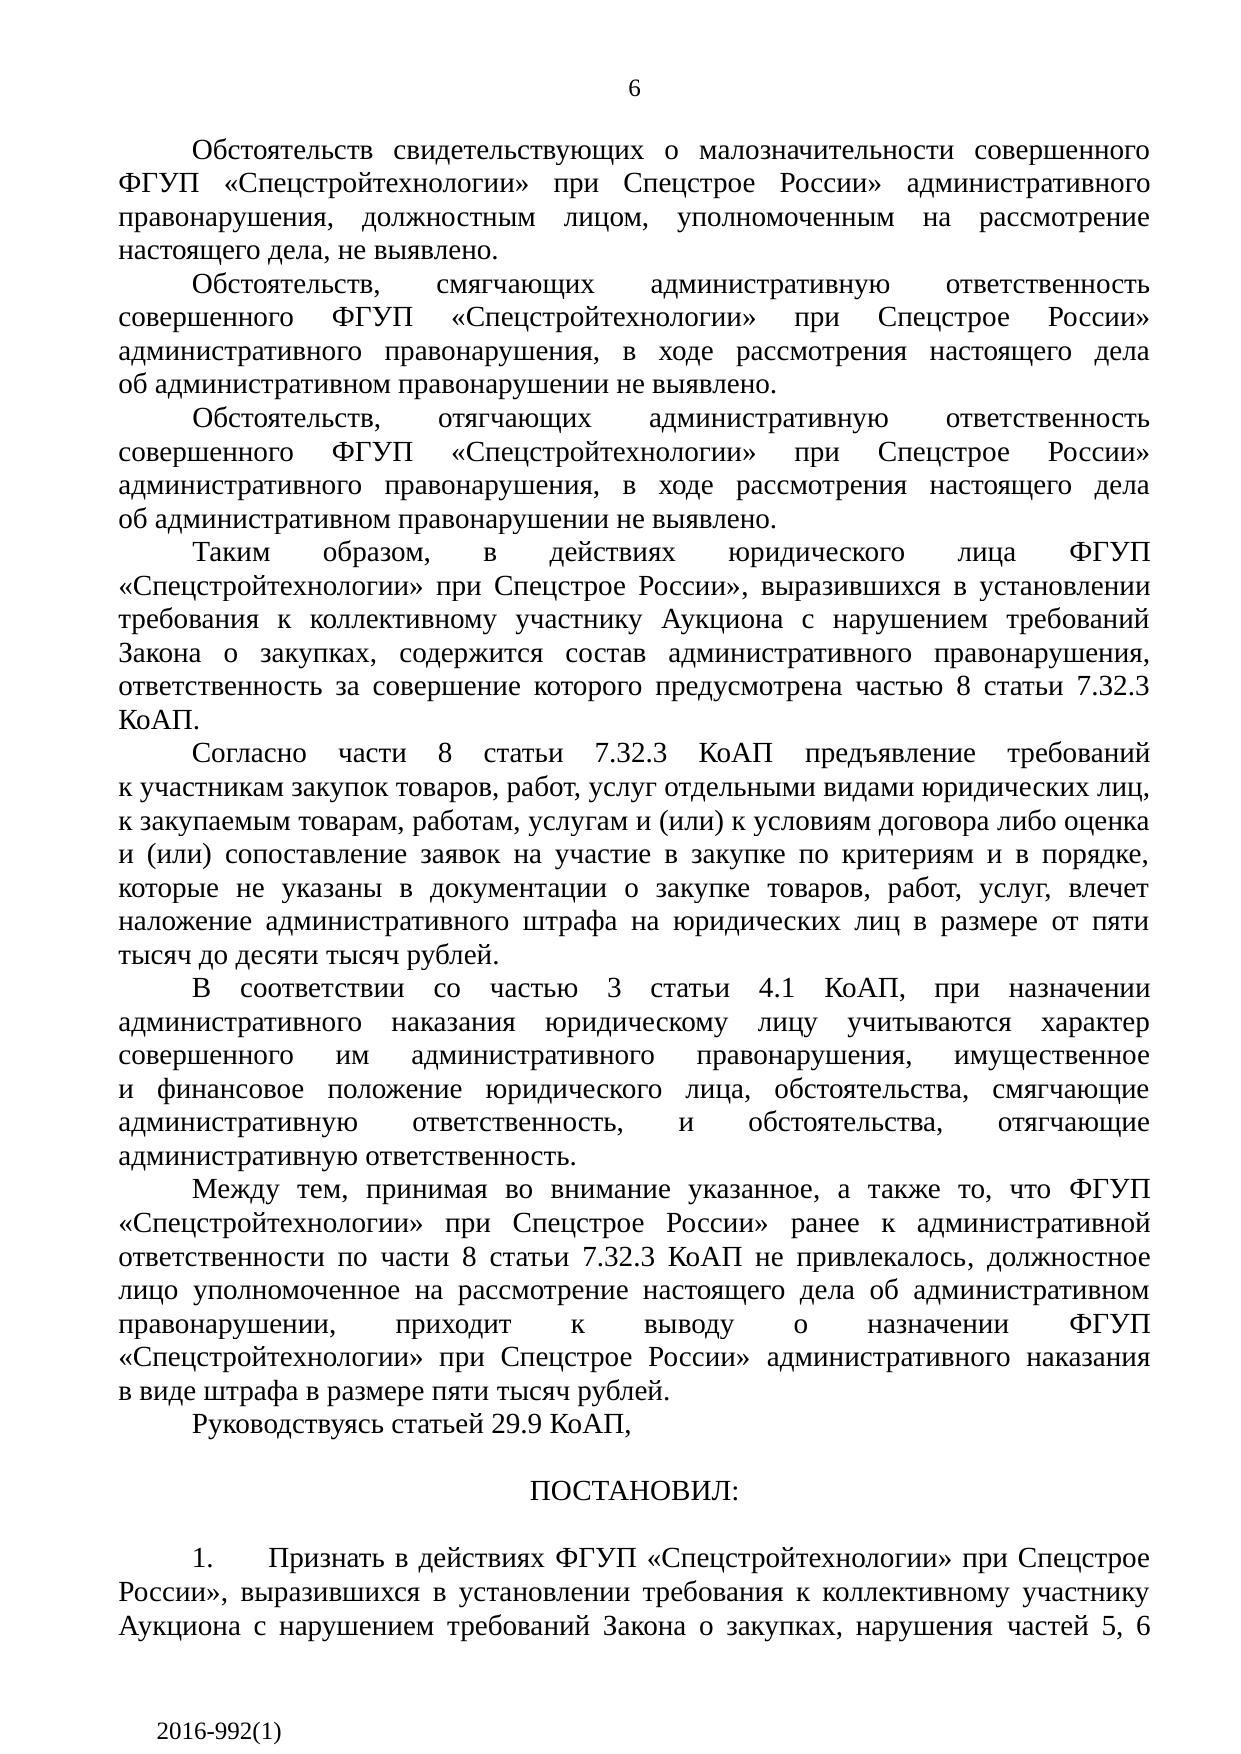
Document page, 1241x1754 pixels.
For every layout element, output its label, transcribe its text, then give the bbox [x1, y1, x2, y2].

text В соответствии со частью 3 статьи 4.1 КоАП, при назначении административного наказания юридическому лицу учитываются характер совершенного им административного правонарушения, имущественное и финансовое положение юридического лица, обстоятельства, смягчающие административную ответственность, и обстоятельства, отягчающие административную ответственность. [118, 970, 1151, 1172]
text Руководствуясь статьей 29.9 КоАП, [118, 1406, 1151, 1440]
text Обстоятельств, отягчающих административную ответственность совершенного ФГУП «Спецстройтехнологии» при Спецстрое России» административного правонарушения, в ходе рассмотрения настоящего дела об административном правонарушении не выявлено. [118, 400, 1151, 534]
text Обстоятельств, смягчающих административную ответственность совершенного ФГУП «Спецстройтехнологии» при Спецстрое России» административного правонарушения, в ходе рассмотрения настоящего дела об административном правонарушении не выявлено. [118, 266, 1151, 400]
text Обстоятельств свидетельствующих о малозначительности совершенного ФГУП «Спецстройтехнологии» при Спецстрое России» административного правонарушения, должностным лицом, уполномоченным на рассмотрение настоящего дела, не выявлено. [118, 132, 1151, 266]
text ПОСТАНОВИЛ: [118, 1473, 1151, 1507]
text Между тем, принимая во внимание указанное, а также то, что ФГУП «Спецстройтехнологии» при Спецстрое России» ранее к административной ответственности по части 8 статьи 7.32.3 КоАП не привлекалось, должностное лицо уполномоченное на рассмотрение настоящего дела об административном правонарушении, приходит к выводу о назначении ФГУП «Спецстройтехнологии» при Спецстрое России» административного наказания в виде штрафа в размере пяти тысяч рублей. [118, 1172, 1151, 1406]
list Признать в действиях ФГУП «Спецстройтехнологии» при Спецстрое России», выразившихся в установлении требования к коллективному участнику Аукциона с нарушением требований Закона о закупках, нарушения частей 5, 6 [118, 1541, 1151, 1641]
text Согласно части 8 статьи 7.32.3 КоАП предъявление требований к участникам закупок товаров, работ, услуг отдельными видами юридических лиц, к закупаемым товарам, работам, услугам и (или) к условиям договора либо оценка и (или) сопоставление заявок на участие в закупке по критериям и в порядке, которые не указаны в документации о закупке товаров, работ, услуг, влечет наложение административного штрафа на юридических лиц в размере от пяти тысяч до десяти тысяч рублей. [118, 736, 1151, 970]
text Таким образом, в действиях юридического лица ФГУП «Спецстройтехнологии» при Спецстрое России», выразившихся в установлении требования к коллективному участнику Аукциона с нарушением требований Закона о закупках, содержится состав административного правонарушения, ответственность за совершение которого предусмотрена частью 8 статьи 7.32.3 КоАП. [118, 534, 1151, 736]
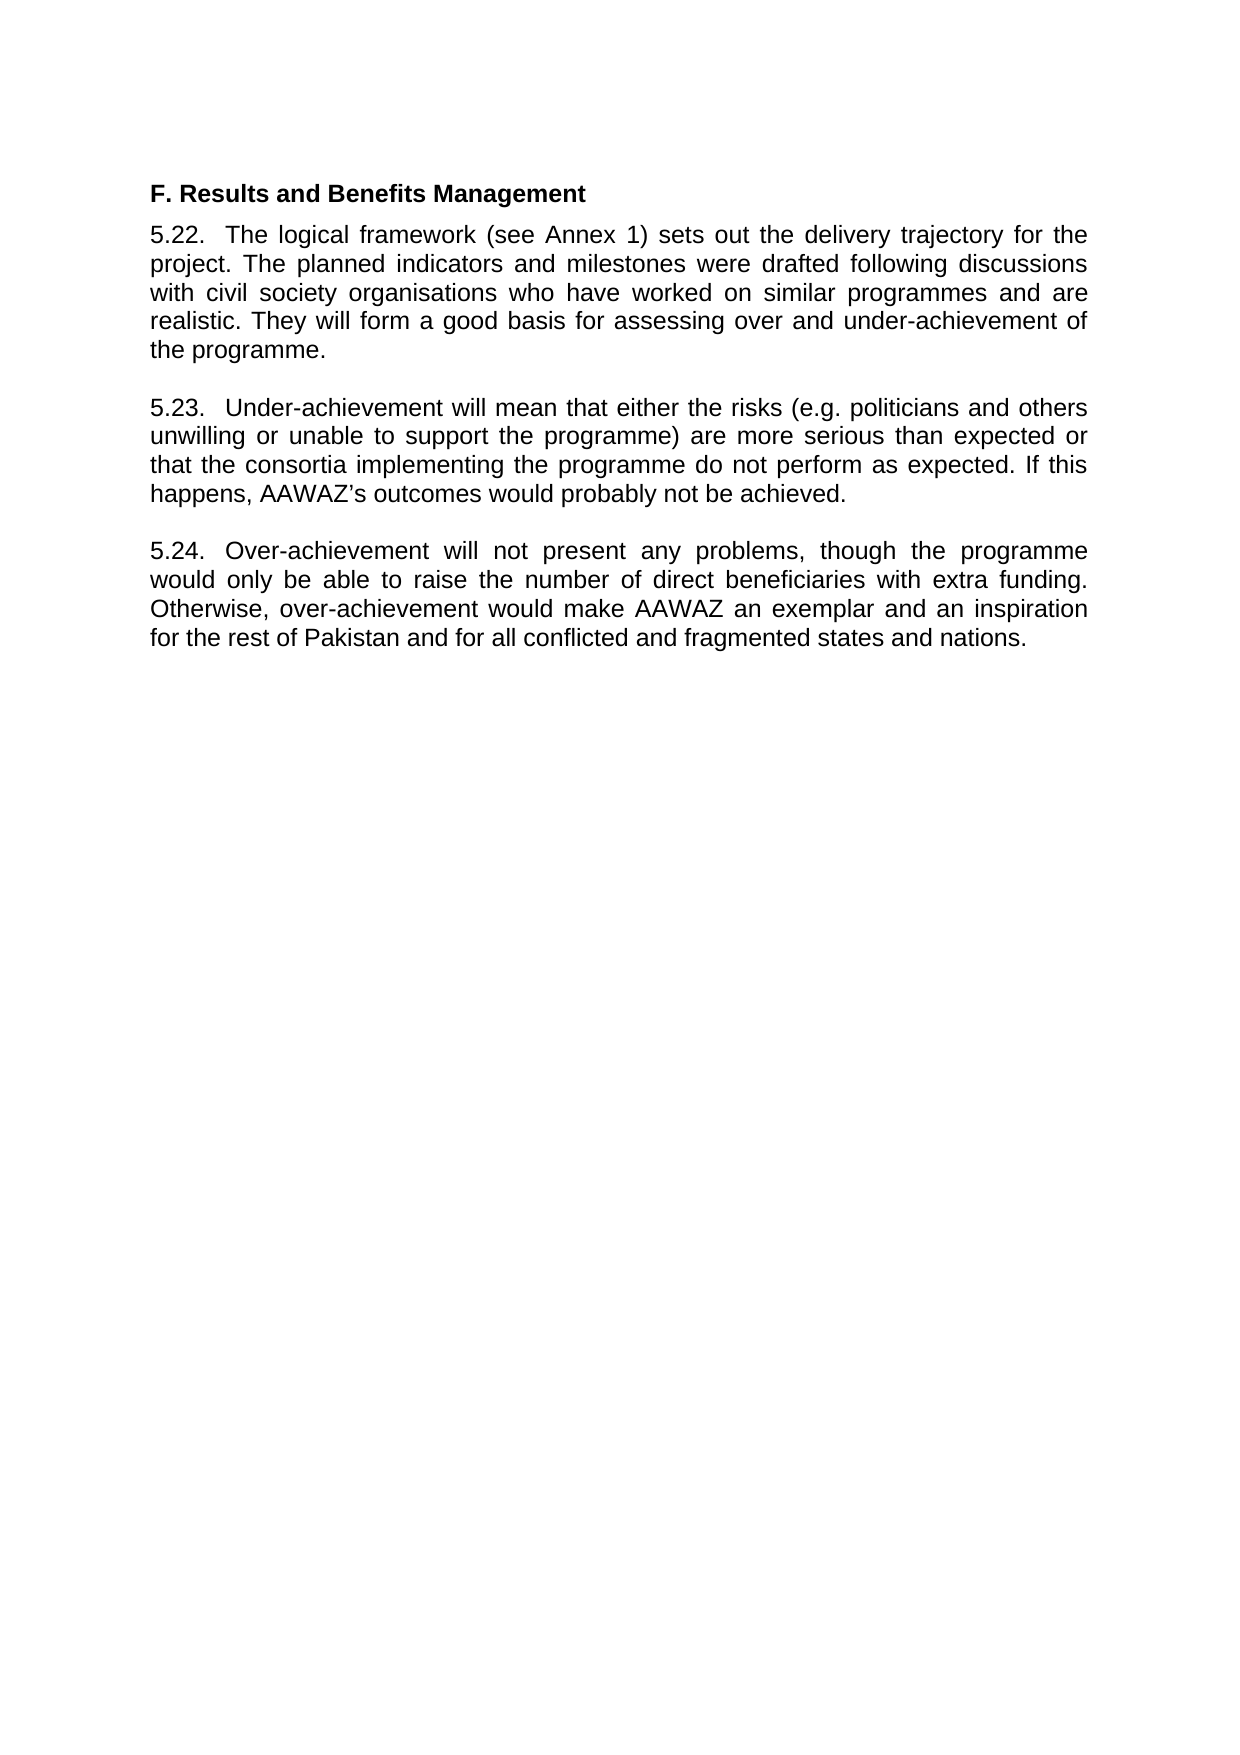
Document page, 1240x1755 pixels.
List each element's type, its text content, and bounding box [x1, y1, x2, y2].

Objective:
Please quote the records above line for line, leaving out the pictures.

Written solution:
Document page, 1241x1754 pixels.
For every layout element, output its label, transcribe its text, then give the bbox [x1, y1, x2, y2].

text В соответствии со частью 3 статьи 4.1 КоАП, при назначении административного наказания юридическому лицу учитываются характер совершенного им административного правонарушения, имущественное и финансовое положение юридического лица, обстоятельства, смягчающие административную ответственность, и обстоятельства, отягчающие административную ответственность. [118, 970, 1151, 1172]
text Руководствуясь статьей 29.9 КоАП, [118, 1406, 1151, 1440]
text Обстоятельств, отягчающих административную ответственность совершенного ФГУП «Спецстройтехнологии» при Спецстрое России» административного правонарушения, в ходе рассмотрения настоящего дела об административном правонарушении не выявлено. [118, 400, 1151, 534]
text Обстоятельств, смягчающих административную ответственность совершенного ФГУП «Спецстройтехнологии» при Спецстрое России» административного правонарушения, в ходе рассмотрения настоящего дела об административном правонарушении не выявлено. [118, 266, 1151, 400]
text Обстоятельств свидетельствующих о малозначительности совершенного ФГУП «Спецстройтехнологии» при Спецстрое России» административного правонарушения, должностным лицом, уполномоченным на рассмотрение настоящего дела, не выявлено. [118, 132, 1151, 266]
text ПОСТАНОВИЛ: [118, 1473, 1151, 1507]
text Между тем, принимая во внимание указанное, а также то, что ФГУП «Спецстройтехнологии» при Спецстрое России» ранее к административной ответственности по части 8 статьи 7.32.3 КоАП не привлекалось, должностное лицо уполномоченное на рассмотрение настоящего дела об административном правонарушении, приходит к выводу о назначении ФГУП «Спецстройтехнологии» при Спецстрое России» административного наказания в виде штрафа в размере пяти тысяч рублей. [118, 1172, 1151, 1406]
list Признать в действиях ФГУП «Спецстройтехнологии» при Спецстрое России», выразившихся в установлении требования к коллективному участнику Аукциона с нарушением требований Закона о закупках, нарушения частей 5, 6 [118, 1541, 1151, 1641]
text Согласно части 8 статьи 7.32.3 КоАП предъявление требований к участникам закупок товаров, работ, услуг отдельными видами юридических лиц, к закупаемым товарам, работам, услугам и (или) к условиям договора либо оценка и (или) сопоставление заявок на участие в закупке по критериям и в порядке, которые не указаны в документации о закупке товаров, работ, услуг, влечет наложение административного штрафа на юридических лиц в размере от пяти тысяч до десяти тысяч рублей. [118, 736, 1151, 970]
text Таким образом, в действиях юридического лица ФГУП «Спецстройтехнологии» при Спецстрое России», выразившихся в установлении требования к коллективному участнику Аукциона с нарушением требований Закона о закупках, содержится состав административного правонарушения, ответственность за совершение которого предусмотрена частью 8 статьи 7.32.3 КоАП. [118, 534, 1151, 736]
Document page, 1240x1755 pixels.
List each element's type, its text content, and bounding box [x1, y1, x2, y2].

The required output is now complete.